Le rabbin Floriane Chinsky pose avec des phylactères, à Troyes, lors du premier congrès de femmes rabbin, le 17 juin 2019. (Crédit : BERTRAND GUAY / AFP)

« En France et dans le monde francophone, on est en retard sur l’acceptation des femmes dans des rôles de leader et la réinterprétation de nos textes », constate Daniela Touati.

Prendre sa place

Bitya Rozen-Goldberg, qui vit en Israël, ordonnée rabbin en 2016, explique: « en Israël, les femmes rabbins, ce n’est pas du tout courant ». Elle-même (courant orthodoxe moderne) n’a pas de « communauté » à proprement parler, mais a monté un centre d’étude francophone de la littérature juive qui s’adresse à tous les publics.

Le rabbin Delphine Horvilleur. (Crédit : autorisation de MJLF)

Rabbin vivant à Jérusalem, première femme a y avoir été formée, dans une école massortie, il y a 25 ans, Valérie Stessin raconte qu' »au début, cela a beaucoup surpris.
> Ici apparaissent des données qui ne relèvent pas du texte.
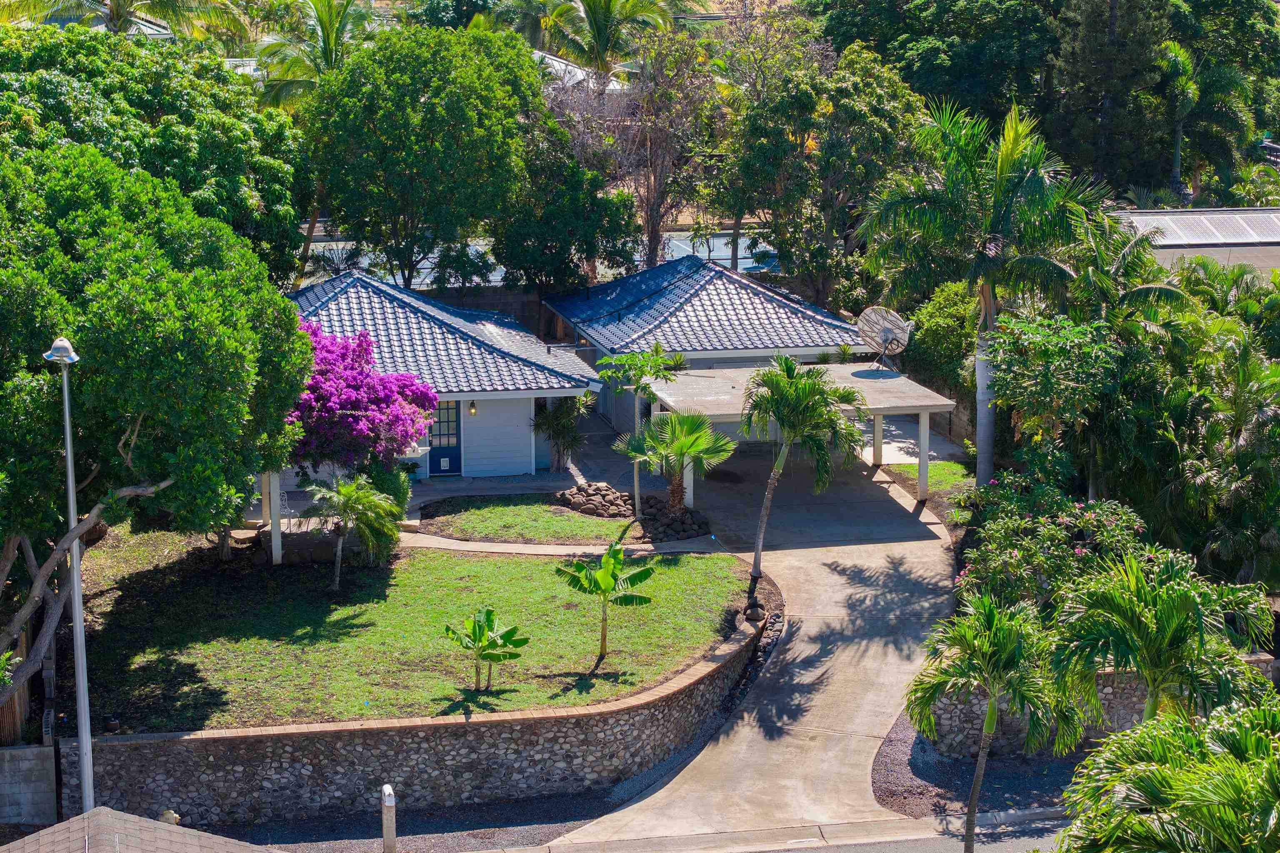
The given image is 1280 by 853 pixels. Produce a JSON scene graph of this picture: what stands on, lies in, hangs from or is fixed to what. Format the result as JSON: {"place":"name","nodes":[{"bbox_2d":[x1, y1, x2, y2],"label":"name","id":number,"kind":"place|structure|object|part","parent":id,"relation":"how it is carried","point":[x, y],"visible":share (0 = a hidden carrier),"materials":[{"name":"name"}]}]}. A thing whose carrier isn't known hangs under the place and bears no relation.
{"place":"outdoors","nodes":[
{"label":"outdoors","id":0,"kind":"place"},
{"bbox_2d":[0,744,57,824],"label":"block wall","id":1,"kind":"structure","parent":0,"point":[6,752],"materials":[{"name":"grey concrete"}]},
{"bbox_2d":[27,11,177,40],"label":"roof","id":2,"kind":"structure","parent":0,"point":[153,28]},
{"bbox_2d":[0,807,281,852],"label":"roof","id":3,"kind":"structure","parent":0,"point":[101,817],"materials":[{"name":"grey"}]},
{"bbox_2d":[64,533,755,734],"label":"lawn","id":4,"kind":"structure","parent":0,"point":[439,556],"materials":[{"name":"green plant"}]},
{"bbox_2d":[0,128,317,713],"label":"tree","id":5,"kind":"object","parent":4,"relation":"on","point":[188,361],"visible":0.99,"materials":[{"name":"green plant"}]},
{"bbox_2d":[265,472,282,565],"label":"post","id":6,"kind":"object","parent":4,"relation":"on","point":[274,536],"visible":0.55,"materials":[{"name":"white wood"}]},
{"bbox_2d":[302,475,403,589],"label":"small palm","id":7,"kind":"object","parent":4,"relation":"on","point":[369,501],"visible":1,"materials":[{"name":"plant"}]},
{"bbox_2d":[442,606,529,691],"label":"banana plant","id":8,"kind":"object","parent":4,"relation":"on","point":[489,615],"visible":0.99,"materials":[{"name":"green plant"}]},
{"bbox_2d":[554,539,656,664],"label":"banana plant","id":9,"kind":"object","parent":4,"relation":"on","point":[602,576],"visible":0.99,"materials":[{"name":"green plant"}]},
{"bbox_2d":[62,610,765,829],"label":"stone retaining wall","id":10,"kind":"structure","parent":0,"point":[647,712],"materials":[{"name":"grey stone"}]},
{"bbox_2d":[283,266,603,484],"label":"house","id":11,"kind":"structure","parent":0,"point":[527,404],"materials":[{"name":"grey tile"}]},
{"bbox_2d":[428,400,462,476],"label":"front door","id":12,"kind":"structure","parent":11,"relation":"in","point":[437,466],"materials":[{"name":"blue paint"}]},
{"bbox_2d":[467,399,477,415],"label":"wall lamp","id":13,"kind":"object","parent":11,"relation":"attached to","point":[472,409],"visible":0.91,"materials":[{"name":"black metal"}]},
{"bbox_2d":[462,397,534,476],"label":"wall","id":14,"kind":"structure","parent":11,"relation":"in","point":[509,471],"materials":[{"name":"white paint"}]},
{"bbox_2d":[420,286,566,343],"label":"block wall","id":15,"kind":"structure","parent":0,"point":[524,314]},
{"bbox_2d":[418,495,647,545],"label":"lawn","id":16,"kind":"structure","parent":0,"point":[579,521],"materials":[{"name":"green plant"}]},
{"bbox_2d":[555,483,708,540],"label":"rock pile","id":17,"kind":"object","parent":16,"relation":"on","point":[574,501],"visible":0.74,"materials":[{"name":"stone"}]},
{"bbox_2d":[596,345,681,518],"label":"tree","id":18,"kind":"object","parent":16,"relation":"on","point":[609,374],"visible":0.96,"materials":[{"name":"plant"}]},
{"bbox_2d":[304,227,781,286],"label":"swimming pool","id":19,"kind":"structure","parent":0,"point":[715,242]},
{"bbox_2d":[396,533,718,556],"label":"walkway","id":20,"kind":"structure","parent":0,"point":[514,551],"materials":[{"name":"concrete"}]},
{"bbox_2d":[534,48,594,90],"label":"house","id":21,"kind":"structure","parent":0,"point":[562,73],"materials":[{"name":"white"}]},
{"bbox_2d":[546,256,872,434],"label":"garage","id":22,"kind":"structure","parent":0,"point":[810,349],"materials":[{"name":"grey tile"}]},
{"bbox_2d":[553,449,964,848],"label":"driveway","id":23,"kind":"structure","parent":0,"point":[898,613],"materials":[{"name":"grey concrete"}]},
{"bbox_2d":[647,362,961,506],"label":"carport","id":24,"kind":"object","parent":23,"relation":"on","point":[855,379],"visible":0.69,"materials":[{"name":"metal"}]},
{"bbox_2d":[855,305,912,373],"label":"satellite dish","id":25,"kind":"object","parent":24,"relation":"on","point":[888,332],"visible":0.96,"materials":[{"name":"white metal"}]},
{"bbox_2d":[479,808,1069,852],"label":"pavement","id":26,"kind":"structure","parent":0,"point":[928,837],"materials":[{"name":"grey asphalt"}]},
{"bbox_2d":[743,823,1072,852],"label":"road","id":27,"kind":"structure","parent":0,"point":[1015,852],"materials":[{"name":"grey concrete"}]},
{"bbox_2d":[880,460,972,494],"label":"lawn","id":28,"kind":"structure","parent":0,"point":[950,466],"materials":[{"name":"green plant"}]},
{"bbox_2d":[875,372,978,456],"label":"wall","id":29,"kind":"structure","parent":0,"point":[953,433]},
{"bbox_2d":[922,655,1277,759],"label":"stone wall","id":30,"kind":"structure","parent":0,"point":[1128,720],"materials":[{"name":"grey stone"}]},
{"bbox_2d":[1116,206,1279,280],"label":"building","id":31,"kind":"structure","parent":0,"point":[1273,262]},
{"bbox_2d":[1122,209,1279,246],"label":"solar panel","id":32,"kind":"object","parent":31,"relation":"on","point":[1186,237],"visible":0.66,"materials":[{"name":"glass"}]},
{"label":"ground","id":33,"kind":"structure","parent":0},
{"bbox_2d":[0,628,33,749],"label":"wooden fence","id":34,"kind":"object","parent":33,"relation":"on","point":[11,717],"visible":0.52,"materials":[{"name":"brown wood"}]},
{"bbox_2d":[41,332,94,818],"label":"street lamp","id":35,"kind":"object","parent":33,"relation":"on","point":[68,456],"visible":0.88,"materials":[{"name":"metal"}]},
{"bbox_2d":[0,0,249,43],"label":"palm tree","id":36,"kind":"object","parent":33,"relation":"on","point":[116,6],"visible":0.55,"materials":[{"name":"plant"}]},
{"bbox_2d":[0,26,313,289],"label":"tree","id":37,"kind":"object","parent":33,"relation":"on","point":[234,170],"visible":0.64,"materials":[{"name":"green plant"}]},
{"bbox_2d":[157,810,180,826],"label":"fire hydrant","id":38,"kind":"object","parent":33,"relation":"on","point":[171,819],"visible":0.43,"materials":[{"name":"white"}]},
{"bbox_2d":[277,487,293,531],"label":"patio chair","id":39,"kind":"object","parent":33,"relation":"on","point":[284,498],"visible":0.57,"materials":[{"name":"white metal"}]},
{"bbox_2d":[251,0,372,110],"label":"palm tree","id":40,"kind":"object","parent":33,"relation":"on","point":[331,28],"visible":0.54,"materials":[{"name":"green plant"}]},
{"bbox_2d":[287,320,441,478],"label":"bougainvillea","id":41,"kind":"object","parent":33,"relation":"on","point":[346,396],"visible":0.73,"materials":[{"name":"plant"}]},
{"bbox_2d":[357,457,411,521],"label":"shrub","id":42,"kind":"object","parent":33,"relation":"on","point":[376,483],"visible":0.5,"materials":[{"name":"green plant"}]},
{"bbox_2d":[206,784,629,852],"label":"gravel strip","id":43,"kind":"object","parent":33,"relation":"on","point":[557,817],"visible":0.57,"materials":[{"name":"grey gravel"}]},
{"bbox_2d":[380,783,397,852],"label":"mailbox","id":44,"kind":"object","parent":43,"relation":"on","point":[384,827],"visible":0.99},
{"bbox_2d":[302,21,545,292],"label":"tree","id":45,"kind":"object","parent":33,"relation":"on","point":[434,103],"visible":0.98,"materials":[{"name":"green plant"}]},
{"bbox_2d":[532,395,591,472],"label":"shrub","id":46,"kind":"object","parent":33,"relation":"on","point":[557,426],"visible":0.87,"materials":[{"name":"green plant"}]},
{"bbox_2d":[491,118,639,295],"label":"tree","id":47,"kind":"object","parent":33,"relation":"on","point":[574,195],"visible":0.82,"materials":[{"name":"green plant"}]},
{"bbox_2d":[507,0,679,89],"label":"palm tree","id":48,"kind":"object","parent":33,"relation":"on","point":[594,11],"visible":0.82,"materials":[{"name":"plant"}]},
{"bbox_2d":[575,27,725,268],"label":"bare tree","id":49,"kind":"object","parent":33,"relation":"on","point":[655,180],"visible":0.81,"materials":[{"name":"brown plant"}]},
{"bbox_2d":[615,409,735,519],"label":"palm tree","id":50,"kind":"object","parent":33,"relation":"on","point":[682,448],"visible":0.98,"materials":[{"name":"green plant"}]},
{"bbox_2d":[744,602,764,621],"label":"rock","id":51,"kind":"object","parent":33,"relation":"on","point":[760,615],"visible":0.83,"materials":[{"name":"stone"}]},
{"bbox_2d":[742,351,869,579],"label":"palm tree","id":52,"kind":"object","parent":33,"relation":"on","point":[812,384],"visible":1,"materials":[{"name":"plant"}]},
{"bbox_2d":[723,37,927,309],"label":"tree","id":53,"kind":"object","parent":33,"relation":"on","point":[757,160],"visible":0.89,"materials":[{"name":"green plant"}]},
{"bbox_2d":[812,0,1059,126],"label":"tree","id":54,"kind":"object","parent":33,"relation":"on","point":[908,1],"visible":0.71,"materials":[{"name":"green plant"}]},
{"bbox_2d":[902,278,979,392],"label":"shrub","id":55,"kind":"object","parent":33,"relation":"on","point":[938,322],"visible":0.56,"materials":[{"name":"green plant"}]},
{"bbox_2d":[871,709,1087,824],"label":"gravel bed","id":56,"kind":"object","parent":33,"relation":"on","point":[895,745],"visible":0.45,"materials":[{"name":"grey gravel"}]},
{"bbox_2d":[904,588,1080,852],"label":"palm tree","id":57,"kind":"object","parent":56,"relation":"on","point":[980,757],"visible":1,"materials":[{"name":"green plant"}]},
{"bbox_2d":[853,95,1117,491],"label":"palm tree","id":58,"kind":"object","parent":33,"relation":"on","point":[1005,185],"visible":0.94,"materials":[{"name":"green plant"}]},
{"label":"palm trunk","id":59,"kind":"part","parent":58,"relation":"part of","materials":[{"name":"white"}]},
{"bbox_2d":[953,475,1151,611],"label":"flowering shrub","id":60,"kind":"object","parent":33,"relation":"on","point":[1008,511],"visible":0.71,"materials":[{"name":"green plant"}]},
{"bbox_2d":[989,310,1125,491],"label":"tree","id":61,"kind":"object","parent":33,"relation":"on","point":[1013,379],"visible":0.88,"materials":[{"name":"green plant"}]},
{"bbox_2d":[1048,0,1173,196],"label":"tree","id":62,"kind":"object","parent":33,"relation":"on","point":[1091,90],"visible":0.8,"materials":[{"name":"plant"}]},
{"bbox_2d":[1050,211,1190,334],"label":"palm tree","id":63,"kind":"object","parent":33,"relation":"on","point":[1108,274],"visible":0.56,"materials":[{"name":"green plant"}]},
{"bbox_2d":[1046,548,1278,724],"label":"palm tree","id":64,"kind":"object","parent":33,"relation":"on","point":[1166,603],"visible":0.91,"materials":[{"name":"green plant"}]},
{"bbox_2d":[1057,695,1279,852],"label":"palm tree","id":65,"kind":"object","parent":33,"relation":"on","point":[1166,740],"visible":1,"materials":[{"name":"green plant"}]},
{"bbox_2d":[1156,36,1247,199],"label":"palm tree","id":66,"kind":"object","parent":33,"relation":"on","point":[1178,58],"visible":0.71,"materials":[{"name":"green plant"}]},
{"bbox_2d":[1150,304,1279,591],"label":"palm tree","id":67,"kind":"object","parent":33,"relation":"on","point":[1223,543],"visible":0.9,"materials":[{"name":"green plant"}]},
{"bbox_2d":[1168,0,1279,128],"label":"tree","id":68,"kind":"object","parent":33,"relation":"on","point":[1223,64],"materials":[{"name":"green plant"}]},
{"bbox_2d":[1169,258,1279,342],"label":"palm tree","id":69,"kind":"object","parent":33,"relation":"on","point":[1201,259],"visible":0.5,"materials":[{"name":"green plant"}]}
]}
Puis on s’est dit pourquoi pas ? » « Mais légalement, par exemple, je n’ai pas le droit de faire des mariages ».

« La question de la place des femmes reste pertinente aujourd’hui, dans un monde où l’on voit un retour en force des voix conservatrices, que ce soit politiquement ou religieusement », relève Delphine Horvilleur.

Timides avancées

Les responsables libérales et massorties observent que le nombre de femmes étudiantes progresse plus que celui des hommes.
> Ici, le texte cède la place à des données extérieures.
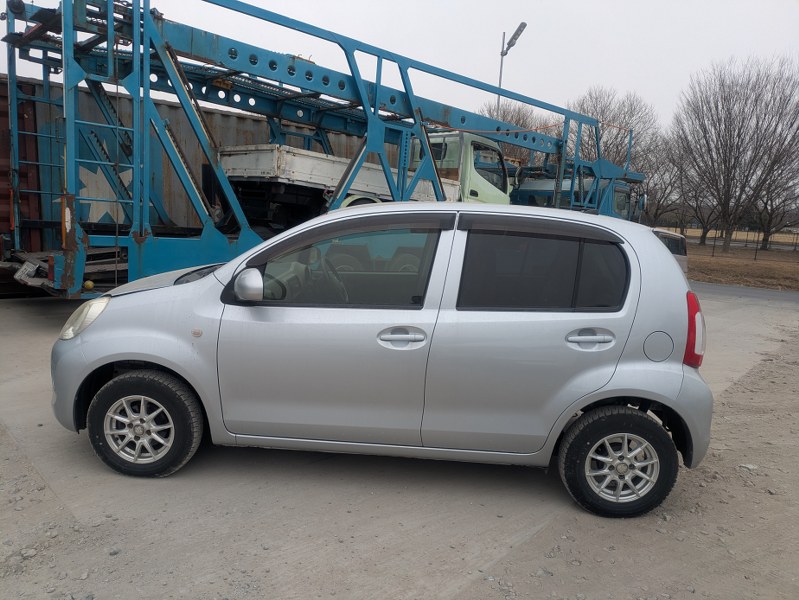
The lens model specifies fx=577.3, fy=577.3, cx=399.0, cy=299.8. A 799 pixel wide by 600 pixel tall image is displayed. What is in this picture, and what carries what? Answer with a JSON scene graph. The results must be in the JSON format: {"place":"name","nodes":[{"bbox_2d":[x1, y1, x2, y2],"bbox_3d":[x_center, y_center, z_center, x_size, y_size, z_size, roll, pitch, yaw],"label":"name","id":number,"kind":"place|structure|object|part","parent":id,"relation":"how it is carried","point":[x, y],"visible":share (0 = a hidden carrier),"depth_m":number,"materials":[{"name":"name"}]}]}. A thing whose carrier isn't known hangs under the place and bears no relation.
{"place":"outdoors","nodes":[
{"label":"outdoors","id":0,"kind":"place"},
{"bbox_2d":[0,287,798,599],"label":"concrete pavement","id":1,"kind":"structure","parent":0,"point":[17,310],"materials":[{"name":"grey concrete"}]},
{"bbox_2d":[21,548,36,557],"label":"rock","id":2,"kind":"object","parent":1,"relation":"on","point":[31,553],"visible":0.94,"depth_m":2.50,"materials":[{"name":"grey stone"}]},
{"bbox_2d":[1,1,647,297],"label":"car carrier trailer","id":3,"kind":"object","parent":1,"relation":"on","point":[376,109],"visible":0.74,"depth_m":7.63,"materials":[{"name":"blue metal"}]},
{"bbox_2d":[15,260,38,280],"bbox_3d":[-4.462,-0.354,6.899,0.133,0.212,0.395,-6,13,-44],"label":"license plate","id":4,"kind":"object","parent":3,"relation":"attached to","point":[24,267],"visible":0.88,"depth_m":6.84,"materials":[{"name":"metal"}]},
{"bbox_2d":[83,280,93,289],"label":"yellow ball","id":5,"kind":"object","parent":3,"relation":"on","point":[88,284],"visible":0.87,"depth_m":6.44,"materials":[{"name":"yellow"}]},
{"bbox_2d":[52,203,714,517],"bbox_3d":[-0.111,0.179,3.830,3.921,1.548,1.751,3,9,5],"label":"silver car","id":6,"kind":"object","parent":1,"relation":"on","point":[108,360],"visible":0.98,"depth_m":3.12,"materials":[{"name":"metal"}]},
{"label":"headlight","id":7,"kind":"part","parent":6,"relation":"part of","materials":[{"name":"clear plastic"}]},
{"label":"wheel","id":8,"kind":"part","parent":6,"relation":"part of","materials":[{"name":"black rubber"}]},
{"label":"mirror","id":9,"kind":"part","parent":6,"relation":"part of","materials":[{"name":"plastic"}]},
{"label":"steering wheel","id":10,"kind":"part","parent":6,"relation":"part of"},
{"label":"front door","id":11,"kind":"part","parent":6,"relation":"part of","materials":[{"name":"silver metal"}]},
{"label":"front door window","id":12,"kind":"part","parent":6,"relation":"part of","materials":[{"name":"glass"}]},
{"label":"front door handle","id":13,"kind":"part","parent":6,"relation":"part of","materials":[{"name":"silver metal"}]},
{"label":"door","id":14,"kind":"part","parent":6,"relation":"part of","materials":[{"name":"metal"}]},
{"label":"window","id":15,"kind":"part","parent":6,"relation":"part of","materials":[{"name":"black glass"}]},
{"label":"wheel","id":16,"kind":"part","parent":6,"relation":"part of","materials":[{"name":"black rubber"}]},
{"label":"fuel filler cap","id":17,"kind":"part","parent":6,"relation":"part of","materials":[{"name":"grey metal"}]},
{"label":"tail light","id":18,"kind":"part","parent":6,"relation":"part of","materials":[{"name":"red plastic"}]},
{"bbox_2d":[738,463,757,470],"bbox_3d":[2.292,1.093,3.796,0.116,0.040,0.104,0,9,-17],"label":"stone","id":19,"kind":"object","parent":1,"relation":"on","point":[751,467],"visible":0.82,"depth_m":3.78,"materials":[{"name":"white stone"}]},
{"bbox_2d":[1,0,798,136],"label":"sky","id":20,"kind":"structure","parent":0,"point":[590,73],"materials":[{"name":"white"}]},
{"bbox_2d":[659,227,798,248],"label":"field","id":21,"kind":"structure","parent":0,"point":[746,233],"materials":[{"name":"brown plant"}]},
{"bbox_2d":[687,243,798,290],"label":"lawn","id":22,"kind":"structure","parent":0,"point":[724,267],"materials":[{"name":"brown plant"}]},
{"bbox_2d":[661,143,714,243],"label":"bare tree","id":23,"kind":"object","parent":22,"relation":"on","point":[695,193],"visible":0.71,"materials":[{"name":"brown plant"}]},
{"bbox_2d":[671,54,798,252],"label":"bare tree","id":24,"kind":"object","parent":22,"relation":"on","point":[731,134],"visible":1,"depth_m":35.22,"materials":[{"name":"brown plant"}]},
{"bbox_2d":[690,226,798,257],"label":"wire fence","id":25,"kind":"object","parent":22,"relation":"on","point":[714,246],"visible":0.75,"depth_m":33.54,"materials":[{"name":"brown metal"}]},
{"bbox_2d":[752,159,798,250],"label":"bare tree","id":26,"kind":"object","parent":22,"relation":"on","point":[771,215],"visible":0.66,"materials":[{"name":"brown plant"}]},
{"bbox_2d":[690,280,798,303],"label":"road","id":27,"kind":"structure","parent":0,"point":[749,290],"materials":[{"name":"grey asphalt"}]},
{"label":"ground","id":28,"kind":"structure","parent":0},
{"bbox_2d":[0,77,43,256],"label":"shipping container","id":29,"kind":"object","parent":28,"relation":"on","point":[7,117],"visible":0.55,"depth_m":8.17,"materials":[{"name":"red metal"}]},
{"bbox_2d":[3,75,375,251],"bbox_3d":[-4.156,-2.094,11.349,10.982,3.009,2.324,-6,13,-44],"label":"shipping container","id":30,"kind":"object","parent":28,"relation":"on","point":[217,114],"visible":0.3,"depth_m":9.82,"materials":[{"name":"metal"}]},
{"bbox_2d":[75,160,132,223],"label":"star","id":31,"kind":"object","parent":30,"relation":"attached to","point":[104,178],"visible":0.56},
{"bbox_2d":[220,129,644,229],"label":"green truck","id":32,"kind":"object","parent":28,"relation":"on","point":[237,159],"visible":0.31,"depth_m":9.56,"materials":[{"name":"metal"}]},
{"bbox_2d":[496,21,526,116],"bbox_3d":[3.772,-5.239,21.110,0.651,8.602,1.208,-6,13,-44],"label":"street lamp","id":33,"kind":"object","parent":28,"relation":"on","point":[501,75],"visible":0.43,"depth_m":20.56,"materials":[{"name":"grey metal"}]},
{"bbox_2d":[479,99,550,164],"label":"bare tree","id":34,"kind":"object","parent":28,"relation":"on","point":[519,119],"visible":0.3,"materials":[{"name":"brown plant"}]},
{"bbox_2d":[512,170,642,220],"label":"truck","id":35,"kind":"object","parent":28,"relation":"on","point":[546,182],"visible":0.18,"depth_m":16.49,"materials":[{"name":"blue metal"}]},
{"bbox_2d":[565,88,658,173],"label":"bare tree","id":36,"kind":"object","parent":28,"relation":"on","point":[621,145],"visible":0.61,"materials":[{"name":"brown plant"}]},
{"bbox_2d":[642,140,687,228],"label":"bare tree","id":37,"kind":"object","parent":28,"relation":"on","point":[665,188],"visible":0.64,"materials":[{"name":"brown plant"}]},
{"bbox_2d":[651,227,688,274],"bbox_3d":[4.388,-0.807,11.911,4.213,1.393,1.688,-6,13,-44],"label":"parked car","id":38,"kind":"object","parent":28,"relation":"on","point":[678,244],"visible":0.11,"depth_m":11.96,"materials":[{"name":"metal"}]}
]}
« La plupart des synagogues massorties sont égalitaires, hommes et femmes y ont le même statut, il n’y a pas de séparation, ils sont assis de façon mixte » (au contraire de la plupart des synagogues orthodoxes), constate d’autre part Valérie Stessin.

Par ailleurs, en France, une « formation en cinq ans va ouvrir l’an prochain », dans le courant libéral, se réjouit Pauline Bebe.

L’élève rabbin roumaine Daniela Touati à côté de la rabbin Floriane Chinsky (d) Laliv Cleman, docteure en littérature rabbinique (g) à Troyes, lors du premier congrès de femmes rabbin, le 17 juin 2019. (Crédit : BERTRAND GUAY / AFP)

Plus largement, « faire bouger les choses dans le judaïsme, c’est aussi l’occasion d’avoir une réflexion sur le rôle des femmes dans les différentes religions et évidemment dans la société », relève-t-elle.